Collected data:
====================

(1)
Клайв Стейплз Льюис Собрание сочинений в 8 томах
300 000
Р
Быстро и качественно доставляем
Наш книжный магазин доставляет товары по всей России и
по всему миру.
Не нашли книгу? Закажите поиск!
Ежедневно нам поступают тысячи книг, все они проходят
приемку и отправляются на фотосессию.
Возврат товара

====================

Request: Transcribe every entry word for word.

Exercise answer:
(1)
Клайв Стейплз Льюис Собрание сочинений в 8 томах
300 000
Р
Быстро и качественно доставляем
Наш книжный магазин доставляет товары по всей России и
по всему миру.
Не нашли книгу? Закажите поиск!
Ежедневно нам поступают тысячи книг, все они проходят
приемку и отправляются на фотосессию.
Возврат товара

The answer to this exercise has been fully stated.